Protons for Breakfast: it’s good to talk.

A conversation taking place at Protons for Breakfast

A conversation taking place at Protons for Breakfast

In just one month (Wednesday 6th November 2013) the Protons for Breakfast course will begin again for the 18th time. Amazingly we already have 102 people signed up and the lecture theatre can only take 120. So if you are thinking of attending, you should probably register soon.

I have thought a good deal about what has made the course successful. There are the wizzy PowerPoint slides of course; the excellent music; the fulsome answers to questions; the hands-on sessions; the discussions; the experts; and the presence of so many helpers. However, I don’t think it is any one of these things, although they all help.  I think that all these things are reflections of a fundamental respect for the people attending the course.

People attending Protons for Breakfast have a wide range of backgrounds and experience: the typical age range is from 12 to 70. But what they have in common is that they feel themselves to be ignorant in some way. My belief is that that the experience of ‘feeling ignorant’ is fundamentally like ‘feeling lost’. The key similarity is that when you are ‘lost’, you can’t tell someone ‘where you are’ in order for them to give you directions. Similarly, when you don’t understand something it can be very hard to explain to someone what it is that you don’t understand.

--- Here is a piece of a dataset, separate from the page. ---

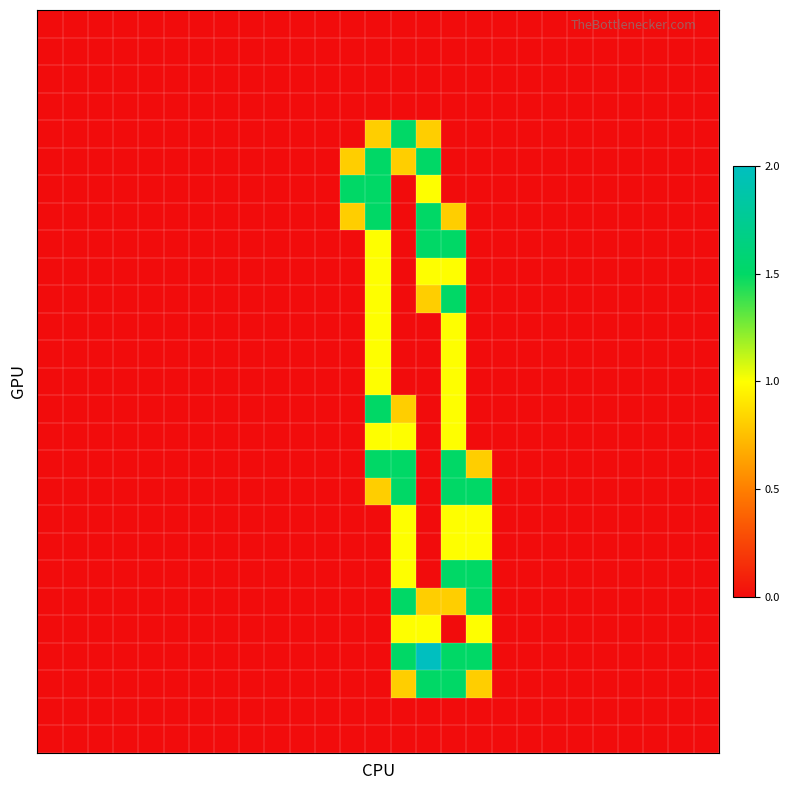

What is the greatest value displayed?

2.0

I have written about this at length before and there are lots of ways of getting around this impasse. But one of the best ways is to have a conversation about the thing you don’t understand. Even if the other person doesn’t know ‘the answer’ a conversation can be helpful. However, if other person has even a small amount of knowledge the conversation can be profound.

The power of ‘conversation’ is that by a two-way exchange of information, you come closer to finding out ‘where you are’, and when you know that, you can begin the journey to ‘where you want to go’.

As I get older and older and older and older I feel ever more strongly, that it really is ‘good to talk’.